Plasmid miniPREP Kit

The Plasmid miniPREP Kit provides a fast, simple, and cost-effective method for isolation of plasmid DNA from cultured Gram positive and Gram negative bacterial cells. The design is based on alkaline lysis of bacterial cells followed by binding of DNA onto the glass fiber matrix of the spin column in the presence of highly concentrated salts. Plasmid DNA purified with this kit is suitable for a variety of routine applications including restriction enzyme digestion, sequencing, library screening, in vitro translation, transfection of robust cells, ligation and transformation. The entire procedure can be completed within 15-20 minutes.

• Fastest Procedure: Completed within 15-20 mins.
• Sample: up to 4 ml bacterial cells.
• Yield: up to 30 μg of plasmid.

Kit Contents

• Add the provided RNase A solution to the Buffer S1, mix, and store at 2-8°C.
• Add 60 ml of ethanol (96-100%) to the Buffer W2 before use.

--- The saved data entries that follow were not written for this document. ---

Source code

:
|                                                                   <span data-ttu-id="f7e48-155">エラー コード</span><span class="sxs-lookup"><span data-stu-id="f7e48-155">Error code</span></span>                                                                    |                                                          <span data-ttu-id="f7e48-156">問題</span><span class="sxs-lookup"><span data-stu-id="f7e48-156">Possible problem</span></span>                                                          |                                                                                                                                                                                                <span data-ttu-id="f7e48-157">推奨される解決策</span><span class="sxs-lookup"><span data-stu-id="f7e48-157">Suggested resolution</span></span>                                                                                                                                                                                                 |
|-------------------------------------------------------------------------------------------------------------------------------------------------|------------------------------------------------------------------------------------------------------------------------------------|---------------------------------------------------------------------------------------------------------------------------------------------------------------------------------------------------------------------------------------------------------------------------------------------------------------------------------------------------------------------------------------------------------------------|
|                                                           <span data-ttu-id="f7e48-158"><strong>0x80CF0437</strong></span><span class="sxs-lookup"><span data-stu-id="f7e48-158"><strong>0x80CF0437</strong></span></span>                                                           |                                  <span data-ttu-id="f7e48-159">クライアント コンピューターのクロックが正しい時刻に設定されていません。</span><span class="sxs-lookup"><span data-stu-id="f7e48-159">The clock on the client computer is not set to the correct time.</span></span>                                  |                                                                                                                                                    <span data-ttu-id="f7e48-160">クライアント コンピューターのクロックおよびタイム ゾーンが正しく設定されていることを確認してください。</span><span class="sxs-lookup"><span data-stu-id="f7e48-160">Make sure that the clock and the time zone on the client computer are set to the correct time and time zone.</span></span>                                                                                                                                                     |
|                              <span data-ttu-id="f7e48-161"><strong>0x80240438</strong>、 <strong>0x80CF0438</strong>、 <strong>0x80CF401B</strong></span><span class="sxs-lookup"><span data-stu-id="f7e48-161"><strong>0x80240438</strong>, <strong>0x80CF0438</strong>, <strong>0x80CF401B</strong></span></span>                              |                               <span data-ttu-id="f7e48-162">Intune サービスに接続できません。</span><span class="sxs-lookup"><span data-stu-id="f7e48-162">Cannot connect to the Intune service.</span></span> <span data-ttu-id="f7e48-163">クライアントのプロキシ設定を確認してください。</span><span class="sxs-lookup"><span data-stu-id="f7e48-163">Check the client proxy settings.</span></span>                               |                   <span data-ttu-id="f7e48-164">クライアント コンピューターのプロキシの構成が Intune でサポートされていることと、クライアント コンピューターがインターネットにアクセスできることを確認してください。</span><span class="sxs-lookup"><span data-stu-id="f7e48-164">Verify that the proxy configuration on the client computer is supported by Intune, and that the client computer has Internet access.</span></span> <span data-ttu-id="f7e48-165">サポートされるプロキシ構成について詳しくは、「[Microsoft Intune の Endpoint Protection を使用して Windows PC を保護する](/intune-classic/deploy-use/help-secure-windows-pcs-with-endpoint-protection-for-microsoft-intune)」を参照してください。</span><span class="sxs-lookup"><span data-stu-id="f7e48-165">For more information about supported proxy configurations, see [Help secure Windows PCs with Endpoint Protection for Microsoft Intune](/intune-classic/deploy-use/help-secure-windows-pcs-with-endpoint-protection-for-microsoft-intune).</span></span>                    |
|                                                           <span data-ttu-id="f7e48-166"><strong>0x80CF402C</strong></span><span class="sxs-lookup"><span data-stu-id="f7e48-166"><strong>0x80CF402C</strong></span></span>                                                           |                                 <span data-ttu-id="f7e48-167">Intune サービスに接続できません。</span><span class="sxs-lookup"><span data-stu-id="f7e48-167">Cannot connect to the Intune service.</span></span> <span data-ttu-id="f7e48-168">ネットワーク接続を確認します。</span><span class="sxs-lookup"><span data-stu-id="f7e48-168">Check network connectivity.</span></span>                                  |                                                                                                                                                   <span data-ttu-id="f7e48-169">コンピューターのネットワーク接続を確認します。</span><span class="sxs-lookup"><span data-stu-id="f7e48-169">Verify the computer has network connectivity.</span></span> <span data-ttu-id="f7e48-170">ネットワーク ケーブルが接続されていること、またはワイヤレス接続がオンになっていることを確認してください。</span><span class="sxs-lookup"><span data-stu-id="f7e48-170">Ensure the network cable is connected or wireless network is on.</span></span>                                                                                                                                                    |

Step 1 Bacterial Cells Harvesting

1. Transfer 1.5 ml bacterial culture to a microcentrifuge tube.
2. Centrifuge at 14,000 x g for 1 minute and discard the supernatant.

Step 2 Resuspend

Resuspend pelleted bacterial cells in 200 μl of the Buffer S1 (RNase A added).

Step 3 Lysis

Add 200 μl of the Buffer S2 and mix thoroughly by inverting the tube 10 times (do not vortex) and then stand at the room temperature for 2 minutes or until the lysate is homologous.

Step 4 Neutralization

1. Add 300 μl of the Buffer S3 and mix immediately and thoroughly by inverting the tube 10 times (Do not vortex).
2. Centrifuge at 14,000 x g for 3 minutes.

Step 5 Binding

1. Place a PM column in a Collection Tube. Apply the supernatant (from step 4) to the PM column by decanting or pipetting.
2. Centrifuge at 14,000 x g for 30 seconds, then discard the flow-through, and place the PM column back into the same collection tube.

Step 6 Wash

1. Add 400 μl of the Buffer W1 into the PM column.
2. Centrifuge at 14,000 x g for 30 seconds.
3. Discard the flow-through and place the PM column back into the same collection tube.
4. Add 600 μl of the Buffer W2 (Ethanol added) into the PM column.
5. Centrifuge at 14,000 x g for 30 seconds.
6. Discard the flow-through and place the PM column back into the same collection tube.
7. Centrifuge at 14,000 x g again for 2 minutes to remove the residual Buffer W2.

Step 7 Elution

1. To elute DNA, place the PM column in a clean 1.5 ml microcentrifuge tube.
2. Add 50-200 μl of the Buffer E or H₂O (pH between 7.0 and 8.5) to the center of each PM column, let it stand for 2 minutes, and centrifuge at 14,000 x g for 2 minutes.

＊Check the buffers before use for salt precipitation. Redissolve any precipitate by warming to 37°C.

• Check buffers before use for salt precipitation. Redissolve any precipitate by warming up to 37°C.
• Buffers S2, S3 and W1 contain irritants. Wear gloves when handling these buffers.
• During operation, always wear a lab coat, disposable gloves, and protective equipment.
• Research Use Only. Not intended for any animal or human therapeutic or diagnostic uses.